Transcribe the passage on downloading SourceForge files from "Link: http://s9.postimg.org/xk2upvbwv/example.jpg" up to and including "download everything recursively.".
-- START SELECTED TEXT --
Link: http://s9.postimg.org/xk2upvbwv/example.jpg

In every Sourceforge project or project folders page there is an RSS link, as you can see in the example screenshot here.
right click that RSS icon in the page of the folder or project you want to download then copy the link and use the following Bash script:
curl "<URL>" | grep "<link>.*</link>" | sed 's|<link>||;s|</link>||' | while read url; do url=`echo $url | sed 's|/download$||'`; wget $url ; done
replace "<URL>" with your RSS link for example : "https://sourceforge.net/projects/xdxf/rss?path=/dicts-babylon/001", and watch the magic happens, The RSS link will include all the files of the Sourceforge folder or project and it's sub-folders, so the script will download everything recursively.
If the above script doesn't work, try this one that extracts the links from the HTML directly, Replace "<URL>" with the project's files URL example : "https://sourceforge.net/projects/synwrite-addons/files/Lexers/"
curl "<URL>" | tr '"' "\n" | grep "sourceforge.net/projects/.*/download" | sort | uniq | while read url; do url=`echo $url | sed 's|/download$||'`; wget $url ; done
Good luck

Sometimes there is a download link at the summary tab, but sometimes I don't know a work around so I use this piece of code:
var urls = document.getElementsByClassName('name')
var txt = ""
for (i = 0; i < urls.length; i++) {
txt += "wget " + urls[i].href +"\n"
}
alert(txt)
You should open a console in your browser on the page where all the files are listed. Copy+past+enter the code and you will be prompted a list of wget commands which you can Copy+past+enter in your terminal.

How to download all files from a particular folder in Sourceforge on Windows 10:
Step 1: Download the latest wget (zip file, not exe file) from https://eternallybored.org/misc/wget/.
-- END SELECTED TEXT --
-- START MATERIAL PROVIDED --
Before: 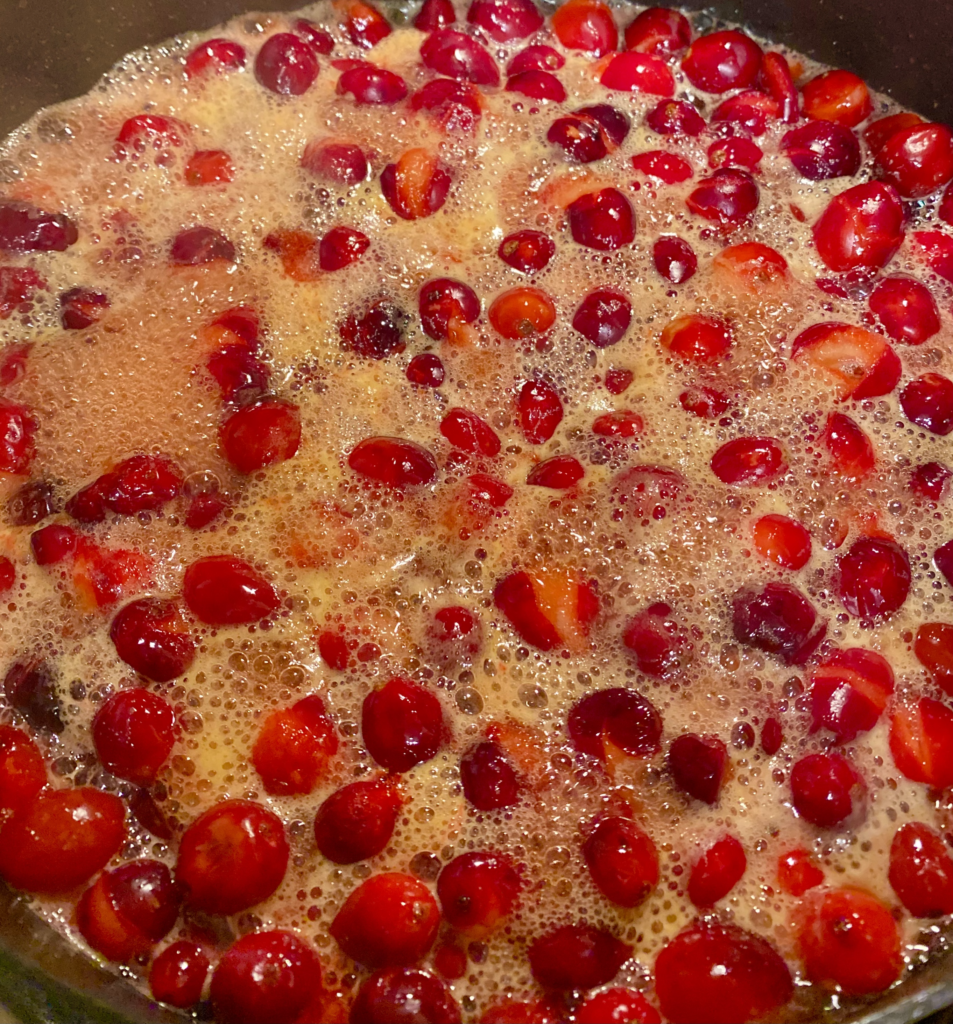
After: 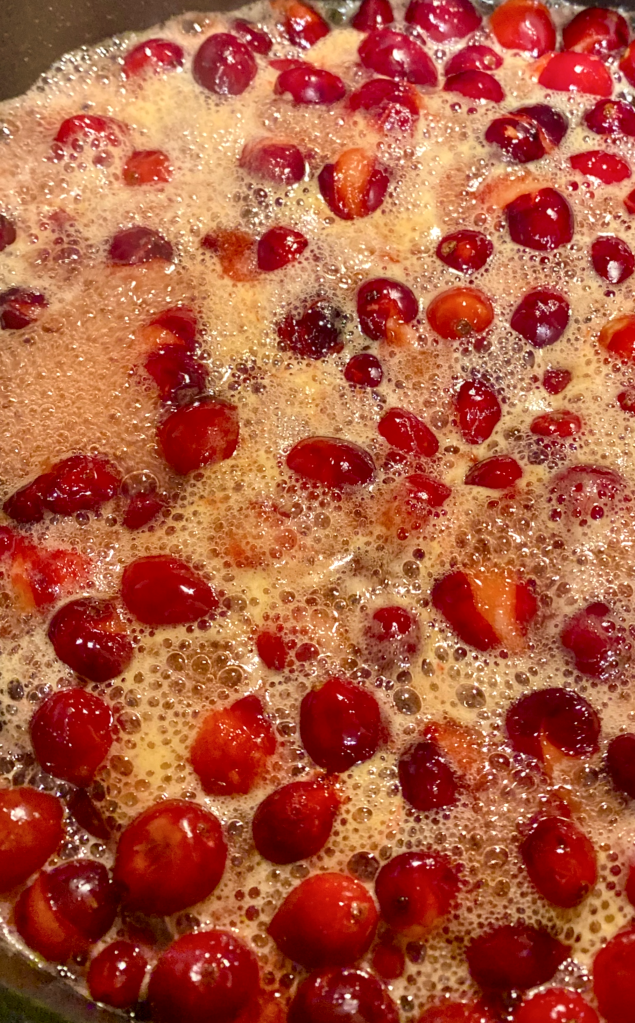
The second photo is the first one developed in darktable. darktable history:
contrast brightness saturation: contrast 0.15, brightness 0.05
local contrast: on, module defaults
crop and rotate: left 6.617%, right 26.717%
-- END MATERIAL PROVIDED --
## EXPECTED ANSWER
Link: http://s9.postimg.org/xk2upvbwv/example.jpg

In every Sourceforge project or project folders page there is an RSS link, as you can see in the example screenshot here.
right click that RSS icon in the page of the folder or project you want to download then copy the link and use the following Bash script:
curl "<URL>" | grep "<link>.*</link>" | sed 's|<link>||;s|</link>||' | while read url; do url=`echo $url | sed 's|/download$||'`; wget $url ; done
replace "<URL>" with your RSS link for example : "https://sourceforge.net/projects/xdxf/rss?path=/dicts-babylon/001", and watch the magic happens, The RSS link will include all the files of the Sourceforge folder or project and it's sub-folders, so the script will download everything recursively.